Chancellor Gora Aims High

J.P. Goodwin

“We need to stop discussing conditions and start making some decisions about how we’re going to change things and do things differently,” said University of Massachusetts Boston Chancellor Jo Ann Gora. And if a recent interview with the new chancellor is any indication, Gora’s already started making some of those decisions and contemplating some of those changes.

During a Q&A session with the Mass Media, Gora touched on a number of issues — ranging from on-campus housing, to prioritizing facilities issues, to enhancing communication between the UMass Boston administration and the entire student body.

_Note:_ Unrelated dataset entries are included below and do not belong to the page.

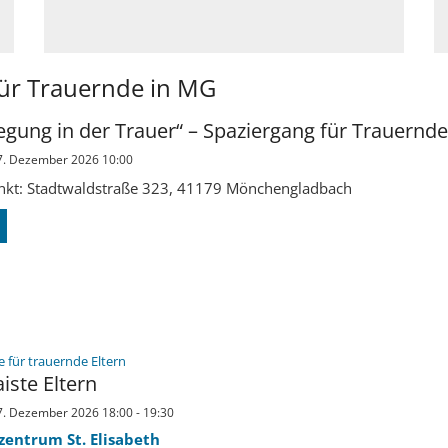
für Trauernde in MG
gung in der Trauer“ – Spaziergang für Trauernde
7. Dezember 2026 10:00
nkt: Stadtwaldstraße 323, 41179 Mönchengladbach
:
 für trauernde Eltern
iste Eltern
7. Dezember 2026 18:00 - 19:30
zentrum St. Elisabeth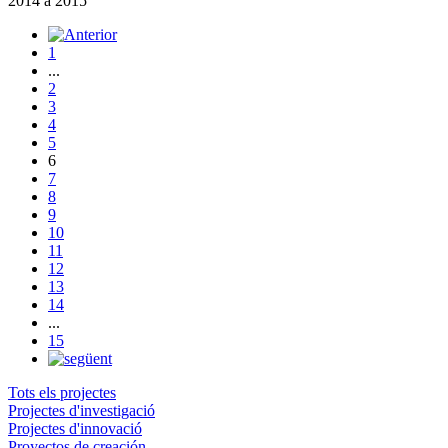
2014
a
2015
1
...
2
3
4
5
6
7
8
9
10
11
12
13
14
...
15
Tots els projectes
Projectes d'investigació
Projectes d'innovació
Proyectos de creación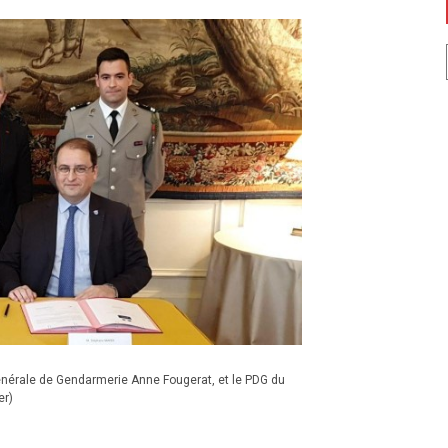
générale de Gendarmerie Anne Fougerat, et le PDG du
er)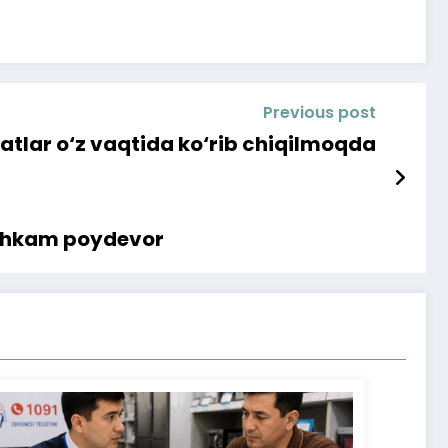
Previous post
atlar o‘z vaqtida ko‘rib chiqilmoqda
stahkam poydevor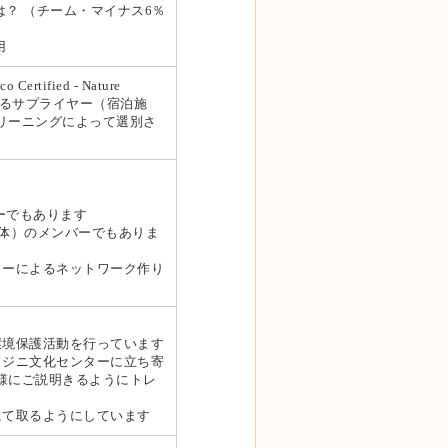
は？ （チーム・マイナス6％
用
fied - Nature
用するサプライヤー（宿泊施
リーニングによって選別さ
ンバーでもあります
保護ＮＰＯ団体）のメンバーでもありま
ターによるネットワーク作り
地域での環境保護活動を行っています
リジニ文化センターに立ち寄
様にご説明きるようにトレ
にて取るようにしています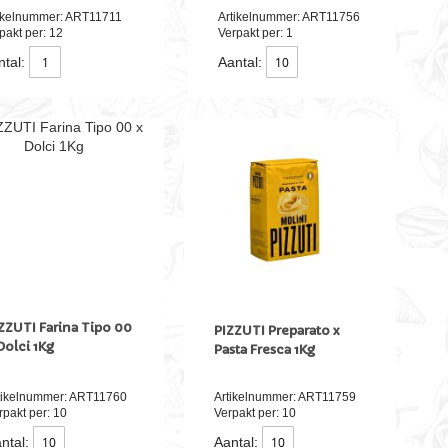
ikelnummer: ART11711
Artikelnummer: ART11756
pakt per: 12
Verpakt per: 1
tal:
Aantal:
ZZUTI Farina Tipo 00
PIZZUTI Preparato x
Dolci 1Kg
Pasta Fresca 1Kg
tikelnummer: ART11760
Artikelnummer: ART11759
rpakt per: 10
Verpakt per: 10
ntal:
Aantal: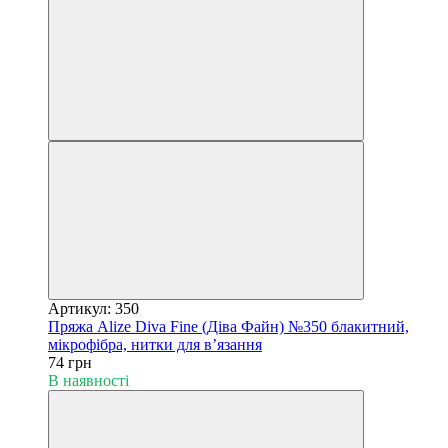
Артикул: 350
Пряжа Alize Diva Fine (Діва Файн) №350 блакитний,
мікрофібра, нитки для в’язання
74 грн
В наявності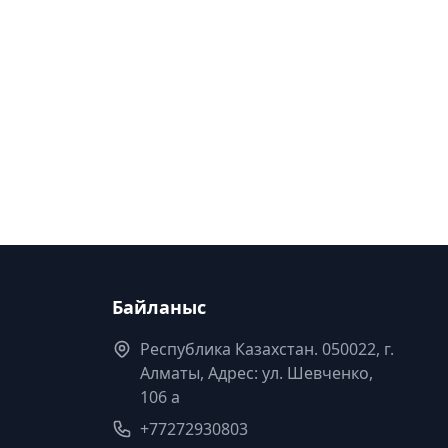
Байланыс
Республика Казахстан. 050022, г.
Алматы, Адрес: ул. Шевченко,
106 а
+77272930803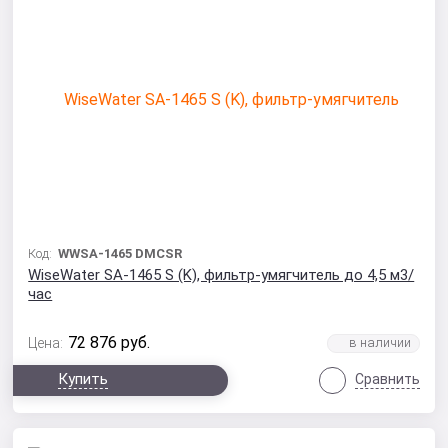
Код:
WWSA-1465 DMCSR
WiseWater SA-1465 S (K), фильтр-умягчитель до 4,5 м3/
час
72 876
руб.
Цена:
Купить
Сравнить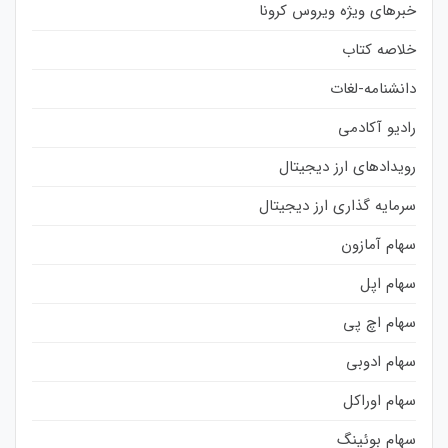
خبرهای ویژه ویروس کرونا
خلاصه کتاب
دانشنامه-لغات
رادیو آکادمی
رویدادهای ارز دیجیتال
سرمایه گذاری ارز دیجیتال
سهام آمازون
سهام اپل
سهام اچ پی
سهام ادوبی
سهام اوراکل
سهام بوئینگ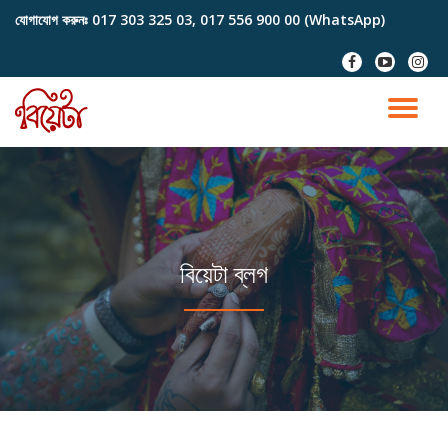
যোগাযোগ করুনঃ
017 303 325 03, 017 556 900 00 (WhatsApp)
Skip
fa-
fa-
fa-
to
facebook
youtube-
instag
content
play
TO
NA
বিয়েটা ব্লগ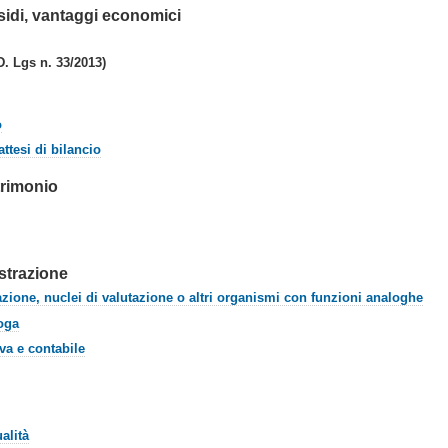
sidi, vantaggi economici
D. Lgs n. 33/2013)
o
attesi di bilancio
trimonio
istrazione
zione, nuclei di valutazione o altri organismi con funzioni analoghe
loga
va e contabile
alità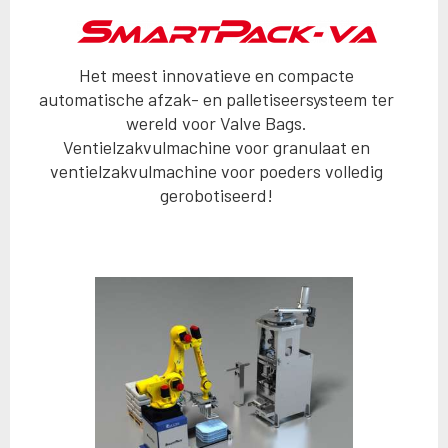
Het meest innovatieve en compacte
automatische afzak- en palletiseersysteem ter
wereld voor Valve Bags.
Ventielzakvulmachine voor granulaat en
ventielzakvulmachine voor poeders volledig
gerobotiseerd!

“I’m for it [residential housing on campus]. I think it really will simply enhance the opportunities for students. I don’t see it as changing the mission of the institution. We have 13 thousand students. If we offer housing for 2,000 students that’s not going to change our mission,” explained Gora. “It would give students who want to come to UMass another opportunity.” Asked which students would get the housing, Gora said, “Initially, it’s something we would have to discuss and I would listen to the advice of different constituencies. Essentially, this would be something that students who had demonstrated the ability to succeed at the university would have made available to them, and we would want to use the housing to help attract and enlarge our Honors Program, for example. At this point I’m open to a lot of suggestions on that idea.”

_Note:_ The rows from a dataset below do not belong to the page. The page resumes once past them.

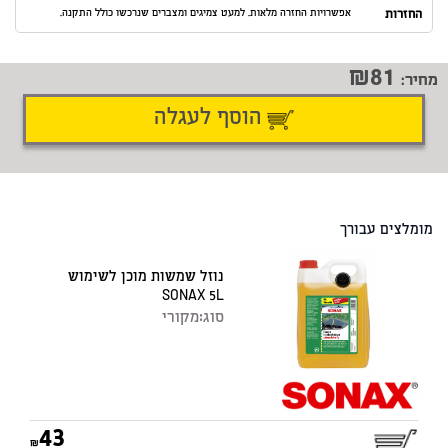
החזרות
אפשרויות החזרה מלאות. למעט צמיגים ומצברים שנרכשו כולל התקנה.
81
מחיר:
הוסף לעגלה
דיווח על טעות
שתף
מומלצים עבורך
נוזל שמשות מוכן לשימוש
SONAX 5L
סוג:
מקורי
43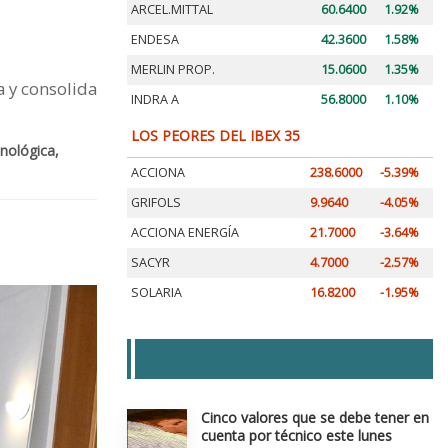
ARCEL.MITTAL
60.6400
1.92%
ENDESA
42.3600
1.58%
MERLIN PROP.
15.0600
1.35%
a y consolida
INDRA A
56.8000
1.10%
LOS PEORES DEL IBEX 35
nológica,
ACCIONA
238.6000
-5.39%
GRIFOLS
9.9640
-4.05%
ACCIONA ENERGÍA
21.7000
-3.64%
SACYR
4.7000
-2.57%
SOLARIA
16.8200
-1.95%
LAS + LEIDAS
Cinco valores que se debe tener en
cuenta por técnico este lunes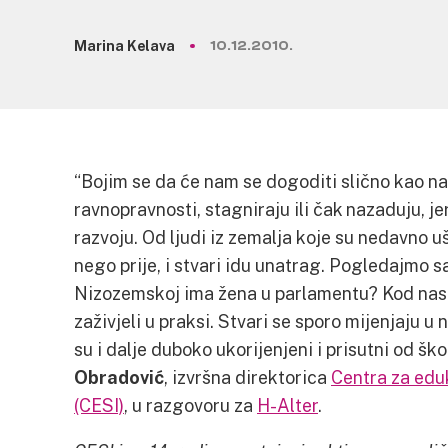
Marina Kelava
10.12.2010.
“Bojim se da će nam se dogoditi slično kao na 
ravnopravnosti, stagniraju ili čak nazaduju, je
razvoju. Od ljudi iz zemalja koje su nedavno u
nego prije, i stvari idu unatrag. Pogledajmo samo
Nizozemskoj ima žena u parlamentu? Kod nas s
zaživjeli u praksi. Stvari se sporo mijenjaju u 
su i dalje duboko ukorijenjeni i prisutni od škol
Obradović
, izvršna direktorica
Centra za eduk
(CESI)
, u razgovoru za
H-Alter
.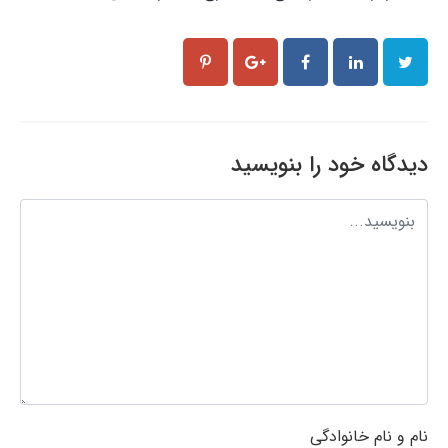
دیدگاه خود را بنویسید
نام و نام خانوادگی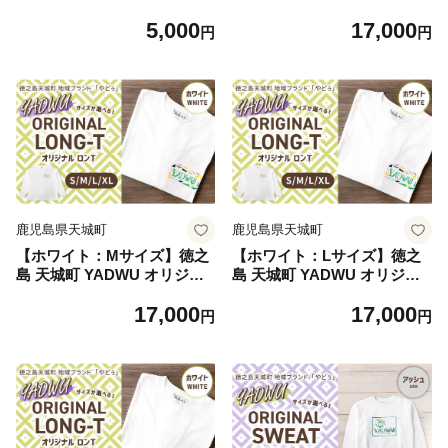
） 【障害福祉サービス事業所
ル ロンT 地域ブランド ヤド
5,000
17,000
あしびなぁ】 お茶 ティーパ
ゥー 1枚 ロンT ロングスリー
円
円
ック 国産 鹿児島県産 レモン
プ メンズ レディース 男女兼
グラス
用 鹿児島県
鹿児島県天城町
鹿児島県天城町
【ホワイト：Mサイズ】徳之
【ホワイト：Lサイズ】徳之
島 天城町 YADWU オリジナ
島 天城町 YADWU オリジナ
ル ロンT 地域ブランド ヤド
ル ロンT 地域ブランド ヤド
17,000
17,000
ゥー 1枚 ロンT ロングスリー
ゥー 1枚 ロンT ロングスリー
円
円
プ メンズ レディース 男女兼
プ メンズ レディース 男女兼
用 鹿児島県
用 鹿児島県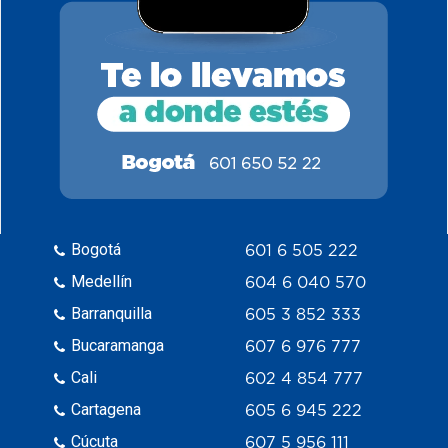
Bogotá
601 6 505 222
Medellín
604 6 040 570
Barranquilla
605 3 852 333
Bucaramanga
607 6 976 777
Cali
602 4 854 777
Cartagena
605 6 945 222
Cúcuta
607 5 956 111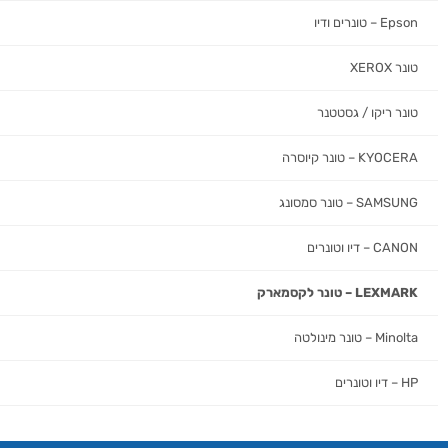
Epson – טונרים ודיו
טונר XEROX
טונר ריקו / גסטטנר
KYOCERA – טונר קיוסרה
SAMSUNG – טונר סמסונג
CANON – דיו וטונרים
LEXMARK – טונר לקסמארק
Minolta – טונר מינולטה
HP – דיו וטונרים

The chancellor stated that she was “pledged to improving the quality of the physical space.” After noting that “we have inspiring students, we have educated faculty, we have concerned and conscientious staff, and we have a tremendous number of things to be proud of,” Gora said, “What gets in the way sometimes of telling that story is people’s concern about the facilities. … I know that it affects everyone’s morale, and it’s not any easy task here because there are a lot of structural issues. There’s a lot of complex engineering projects that may not affect the appearance of things so much that people notice them, but that need to be done. We have to attend to those kind of important structural issues while at the same time we pay attention to more mundane things like making sure the hallways are painted and the catwalks are clean and that they don’t leak, but when we fix them, nobody is going to sing “Hallelujah” because they shouldn’t have leaked in the first place.”

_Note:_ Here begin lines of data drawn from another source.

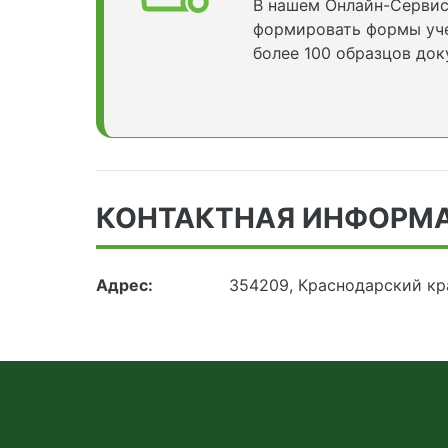
В нашем Онлайн-Сервис
формировать формы уче
более 100 образцов док
КОНТАКТНАЯ ИНФОРМ
Адрес:
354209, Краснодарский кра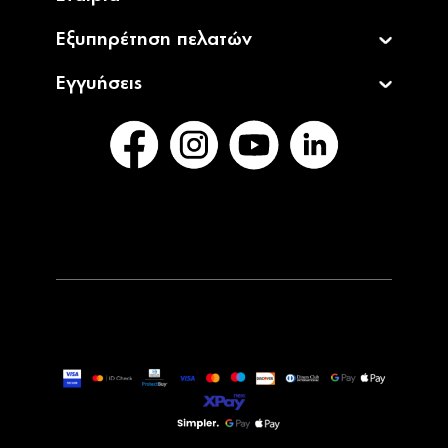
Εξυπηρέτηση πελατών
Εγγυήσεις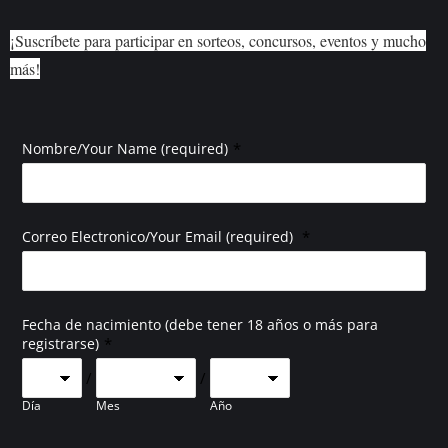
¡Suscríbete para participar en sorteos, concursos, eventos y mucho
más!
*
Nombre/Your Name (required)
*
Correo Electronico/Your Email (required)
Fecha de nacimiento (debe tener 18 años o más para
*
registrarse)
/
/
Día
Mes
Año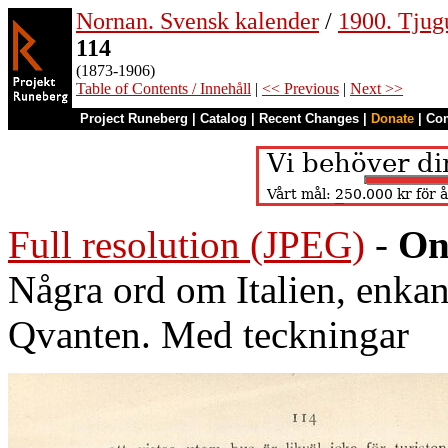
Nornan. Svensk kalender
/
1900. Tjug
114
(1873-1906)
Table of Contents / Innehåll
|
<< Previous
|
Next >>
Project Runeberg
|
Catalog
|
Recent Changes
|
Donate
|
Co
Full resolution (JPEG)
-
On
Några ord om Italien, enka
Qvanten. Med teckningar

Told that the library was unable to buy any new circulating books last fiscal year, Gora said, “Certainly, the library needs additional support. We need to see whether we can find the funds to do that. I find that astonishing that they didn’t have the funds to buy one additional book last year. I find that astonishing. That’s incredible.” She added that she’d met with Sharon Bostick [the library director] and agreed that the library needed additional resources. “But we have to figure out where to get those resources.”

The issue of resources was a consistent theme from Gora, whether it was the library issue, parking fees, or student services.

“I know that we have significant costs. The problem is that we are under-funded. All the things we want to do, we could do tomorrow. We’re not struggling over deciding to do things, we’re struggling over how to pay for them. Give us the money, and we can address all these issues. Students don’t want an increase in fees, but they want the university to increase services. Unfortunately, it’s fees that provide the funds for these services.”

Asked about communication, or lack of communication, between the students and the UMass Boston administration, Gora stated, “I’m glad you asked that. Once the school year starts, I want to meet with all the student leadership groups. And I want to meet with simply students. I’ve met with Dean Janey to figure out ways to meet with small groups of students. I said she could come up with some sort of lottery system for lunch with the chancellor.”

She added, “The reason I want to meet with students is I want to ask them what’s their experience of UMass Boston. What are they going to tell their friends about UMass Boston? What’s the good news you’re going to tell them? What’s the bad news you’re going to tell them? What do they treasure about their experience?”